-- Required work --
A - In the forum thread about 1920s names, which name did KookyCat receive?
B - Carry on the forum thread about 1920s names, picking up after its final post.

-- Document section --
- Opening Delimiter -

# What’s Your 1920s Name?



## Northerner (Apr 29, 2015)

Clarence!  

http://www.surveee.org/1920s.html


----------



## Donald (Apr 29, 2015)

Eugene for me#


----------



## HOBIE (Apr 29, 2015)

Eugene for me too


----------



## Bloden (Apr 29, 2015)

DorothyFollow the yellow brick road!


----------



## banjo (Apr 29, 2015)

Eugene
sigh


----------



## KookyCat (Apr 29, 2015)

Louise apparently, I was hoping for Dorothy (ala Parker) or Virginia


----------



## khskel (Apr 29, 2015)

Frederick although I always regarded myself as more of a Sidney


----------



## Lindarose (Apr 29, 2015)

I'm Lilian But you can call me Lily!


----------



## robert@fm (Apr 29, 2015)

Frederick.  Which is actually the name of one of my brothers.


----------



## Annette (Apr 30, 2015)

Evelyn. Which I quite like, actually.

- Closing Delimiter -

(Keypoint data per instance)
- Opening Delimiter -

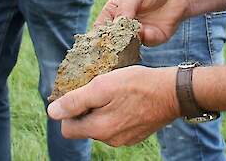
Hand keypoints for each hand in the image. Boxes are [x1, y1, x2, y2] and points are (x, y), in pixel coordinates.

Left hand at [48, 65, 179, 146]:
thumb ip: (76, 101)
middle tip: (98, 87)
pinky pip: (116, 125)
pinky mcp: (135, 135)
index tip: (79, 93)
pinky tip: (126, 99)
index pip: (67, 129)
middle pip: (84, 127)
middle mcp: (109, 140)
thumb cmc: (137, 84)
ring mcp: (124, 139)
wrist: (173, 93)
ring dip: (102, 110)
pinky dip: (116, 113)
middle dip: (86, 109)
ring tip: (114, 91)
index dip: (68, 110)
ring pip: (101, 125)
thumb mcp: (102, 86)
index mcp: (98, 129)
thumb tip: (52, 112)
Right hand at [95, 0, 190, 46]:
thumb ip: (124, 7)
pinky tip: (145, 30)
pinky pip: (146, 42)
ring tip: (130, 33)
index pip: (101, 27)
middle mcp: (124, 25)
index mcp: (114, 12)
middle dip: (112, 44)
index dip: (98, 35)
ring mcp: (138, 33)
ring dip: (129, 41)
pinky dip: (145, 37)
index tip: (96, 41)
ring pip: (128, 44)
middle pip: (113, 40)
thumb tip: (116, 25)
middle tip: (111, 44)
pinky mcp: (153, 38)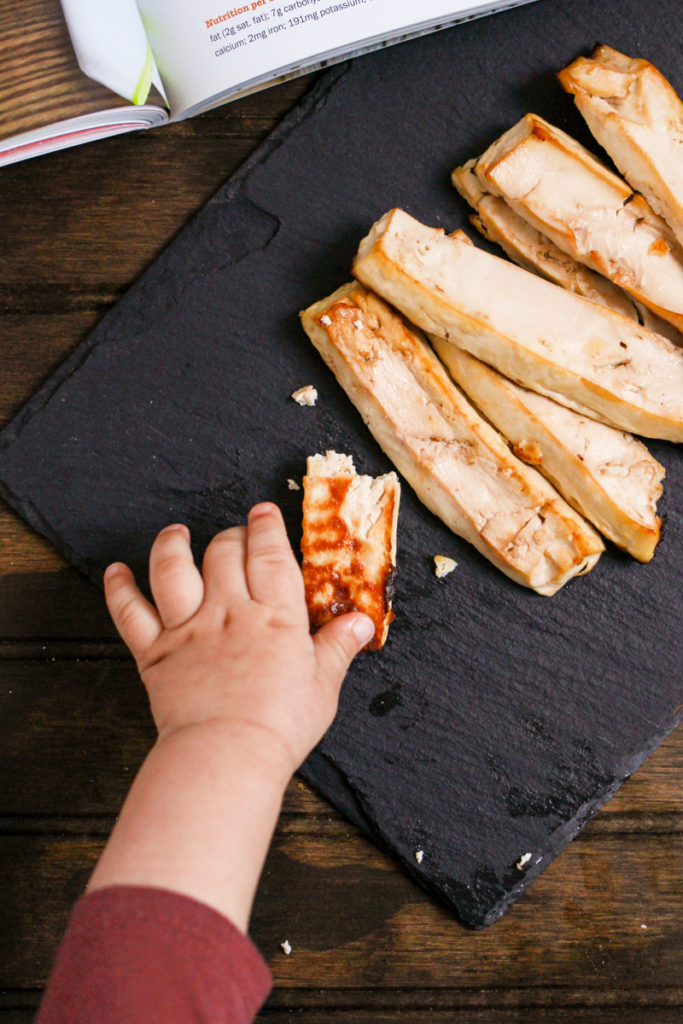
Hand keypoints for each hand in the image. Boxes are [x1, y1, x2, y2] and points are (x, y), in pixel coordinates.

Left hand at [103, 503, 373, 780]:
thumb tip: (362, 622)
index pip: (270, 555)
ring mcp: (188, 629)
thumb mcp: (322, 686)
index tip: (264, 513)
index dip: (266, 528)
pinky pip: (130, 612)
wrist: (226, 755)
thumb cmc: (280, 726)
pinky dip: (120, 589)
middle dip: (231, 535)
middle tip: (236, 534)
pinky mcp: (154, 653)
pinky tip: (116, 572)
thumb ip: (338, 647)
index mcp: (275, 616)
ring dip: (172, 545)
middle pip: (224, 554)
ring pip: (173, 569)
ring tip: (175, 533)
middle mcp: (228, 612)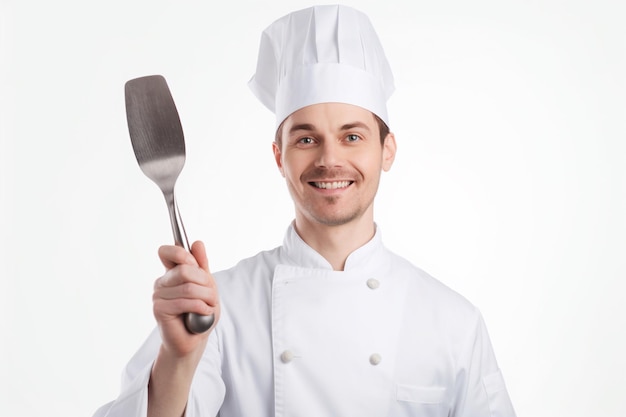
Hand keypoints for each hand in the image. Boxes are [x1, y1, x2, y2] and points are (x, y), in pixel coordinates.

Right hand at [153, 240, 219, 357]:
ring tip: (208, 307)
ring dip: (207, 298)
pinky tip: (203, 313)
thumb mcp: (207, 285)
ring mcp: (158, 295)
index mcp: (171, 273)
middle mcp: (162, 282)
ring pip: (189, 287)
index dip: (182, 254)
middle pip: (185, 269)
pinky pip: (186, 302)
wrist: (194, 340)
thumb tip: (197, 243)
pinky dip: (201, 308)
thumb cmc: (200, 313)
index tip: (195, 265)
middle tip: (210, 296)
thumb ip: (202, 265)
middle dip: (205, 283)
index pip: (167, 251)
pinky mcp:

- Closing Delimiter -

-- Exercise responses --
A - Louise.

B -
----------



## Robin (Apr 30, 2015)

Aargh! I'm Ethel.


----------



## Sally71 (Apr 30, 2015)

I'm Edna


----------



## pippaandben (May 1, 2015)

I'm Ethel!! I had an aunt Ethel who was a self righteous prig and a hypocrite and I am just hoping I'm really not at all like her LOL


----------



## Jennywren (May 1, 2015)

Louise , like to know how they work these out lol


----------



## stephknits (May 1, 2015)

Evelyn too, I know 2 young Evelyns


----------



## Mrs Mad Ronin (May 2, 2015)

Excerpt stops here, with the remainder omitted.